Live Oak —
Following a divided Florida Supreme Court 4-3 decision on Monday, Florida residents will be able to vote in November whether to allow legal marijuana for health-related reasons. The proposed constitutional amendment was headed by United for Care, an advocacy group led by Orlando attorney John Morgan. The judges ruled the language for the November ballot meets all legal requirements.
Justices R. Fred Lewis, Peggy Quince, Barbara Pariente, and James Perry voted in favor.
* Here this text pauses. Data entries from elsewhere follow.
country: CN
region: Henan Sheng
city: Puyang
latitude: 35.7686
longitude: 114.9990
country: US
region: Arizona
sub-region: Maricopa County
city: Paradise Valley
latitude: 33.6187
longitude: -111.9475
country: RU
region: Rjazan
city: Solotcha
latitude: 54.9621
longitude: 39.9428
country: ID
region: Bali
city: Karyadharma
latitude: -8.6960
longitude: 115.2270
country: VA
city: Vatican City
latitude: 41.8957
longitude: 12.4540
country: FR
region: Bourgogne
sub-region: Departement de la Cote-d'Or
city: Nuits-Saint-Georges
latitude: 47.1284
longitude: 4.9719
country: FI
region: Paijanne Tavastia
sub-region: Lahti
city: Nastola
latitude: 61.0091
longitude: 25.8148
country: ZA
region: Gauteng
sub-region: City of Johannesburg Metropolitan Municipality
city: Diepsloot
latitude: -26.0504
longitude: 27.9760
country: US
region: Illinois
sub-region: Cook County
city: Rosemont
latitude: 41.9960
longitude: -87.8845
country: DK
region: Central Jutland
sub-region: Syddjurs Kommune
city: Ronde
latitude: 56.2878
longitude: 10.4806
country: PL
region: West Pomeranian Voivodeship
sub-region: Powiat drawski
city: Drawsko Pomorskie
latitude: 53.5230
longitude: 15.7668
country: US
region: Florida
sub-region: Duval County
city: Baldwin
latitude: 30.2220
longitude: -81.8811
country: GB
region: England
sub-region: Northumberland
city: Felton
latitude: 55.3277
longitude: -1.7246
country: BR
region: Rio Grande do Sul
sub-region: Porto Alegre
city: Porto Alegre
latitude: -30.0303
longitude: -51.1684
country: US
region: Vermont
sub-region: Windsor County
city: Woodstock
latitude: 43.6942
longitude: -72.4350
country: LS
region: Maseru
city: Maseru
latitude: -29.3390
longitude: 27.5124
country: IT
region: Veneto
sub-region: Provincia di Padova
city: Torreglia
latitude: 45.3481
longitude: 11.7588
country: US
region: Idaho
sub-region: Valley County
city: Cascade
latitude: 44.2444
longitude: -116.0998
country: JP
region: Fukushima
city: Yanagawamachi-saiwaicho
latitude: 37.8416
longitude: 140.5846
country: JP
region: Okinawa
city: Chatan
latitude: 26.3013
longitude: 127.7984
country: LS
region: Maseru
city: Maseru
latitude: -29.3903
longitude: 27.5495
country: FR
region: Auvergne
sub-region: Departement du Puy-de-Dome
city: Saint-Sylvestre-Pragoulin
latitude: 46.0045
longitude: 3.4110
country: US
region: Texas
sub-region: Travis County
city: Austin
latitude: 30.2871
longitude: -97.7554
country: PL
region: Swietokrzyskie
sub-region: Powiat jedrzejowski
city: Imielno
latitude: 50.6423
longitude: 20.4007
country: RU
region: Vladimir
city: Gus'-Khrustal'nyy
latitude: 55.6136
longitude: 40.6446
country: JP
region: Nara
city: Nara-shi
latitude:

Justices Jorge Labarga, Chief Ricky Polston and Charles Canady dissented.
Florida could become one of the first Southern states to legalize use of marijuana for health-related reasons if 60 percent of the state’s population votes in favor.
In the opinion dated Jan. 27, 2014, it stated, “Our review of the proposed amendment is confined to two issues: (1) whether the proposed amendment itself satisfies the single-subject requirement of article XI, section 3, of the Florida Constitution; and (2) whether the ballot title and summary satisfy the requirements of section 101.161(1), Florida Statutes (2013.”
It further reads, “We conclude that the proposed amendment embraces a single subject, which is the medical use of marijuana, and therefore complies with article X1, section 3. We also conclude that the ballot title and summary comply with section 101.161(1) because they are not clearly and conclusively defective.”
According to the opinion, on Oct. 24, 2013, the attorney general petitioned the Supreme Court for an opinion as to the validity of a citizen initiative petition sponsored and circulated by the proponent.
United for Care was able to garner enough signatures on a petition to move the process on to the Supreme Court. The amendment, if passed, would allow the use of marijuana with a doctor's recommendation and allow transactions to happen through state-regulated dispensaries.
The opinion stated the ballot title for the proposed amendment is “Use of Marijuana for Certain Medical Conditions,” and the ballot summary, which is limited by law to 75 words, reads as follows: “Allows the medical use of marijuana for individuals with debilitating diseases as determined by a licensed Florida physician. Allows caregivers to assist patients’ medical use of marijuana. The Department of Health shall register and regulate centers that produce and distribute marijuana for medical purposes and shall issue identification cards to patients and caregivers. Applies only to Florida law. Does not authorize violations of federal law or any non-medical use, possession or production of marijuana.”
The Supreme Court stated, “We conclude that the proposed amendment has a logical and natural oneness of purpose - namely, whether Floridians want a provision in the state constitution authorizing the medical use of marijuana, as determined by a licensed Florida physician, under Florida law.”
If the amendment passes, the opinion stated the Department of Health would perform regulatory oversight, which would not substantially alter its function or have a substantial impact on legislative functions or powers. The amendment would require the Department of Health or its successor agency to register and oversee providers, issue identification cards, and determine treatment amounts to ensure the “safe use of medical marijuana by qualifying patients.”
The opinion defines a “Debilitating Medical Condition” to mean: cancer, glaucoma, positive status for human immunodeficiency virus (HIV), acquired immune deficiency syndrome (AIDS), hepatitis C, amyotrophic lateral sclerosis (ALS), Crohn’s disease, Parkinson’s disease, multiple sclerosis or other conditions for which a physician believes that the medical use of marijuana would likely outweigh the potential health risks for a patient.
Florida Governor Rick Scott said he would oppose the amendment.
"I have a great deal of empathy for people battling difficult diseases and I understand arguments in favor of this initiative,'' Scott said in a news release. "But, having seen the terrible effects of alcohol and drug abuse first-hand, I cannot endorse sending Florida down this path."
Suwannee County Sheriff Tony Cameron said he also opposes legalizing marijuana for medical uses.
“I am against it,” Cameron said. “I think it’s something we don’t need to have.”
Cameron said he believes legalizing marijuana will be a stepping stone to furthering drug abuse.
“It will be the gateway to drug abuse, for sure. It will lead to the use of other drugs. You can guarantee it’ll be abused,” Cameron said.
Live Oak Chief of Police Buddy Williams said he is against the proposed measure.
“I’m not for the legalization of any illegal substance,” Williams said. “In my opinion, there are remedies through other medications for relief, I just don’t see the need for it.”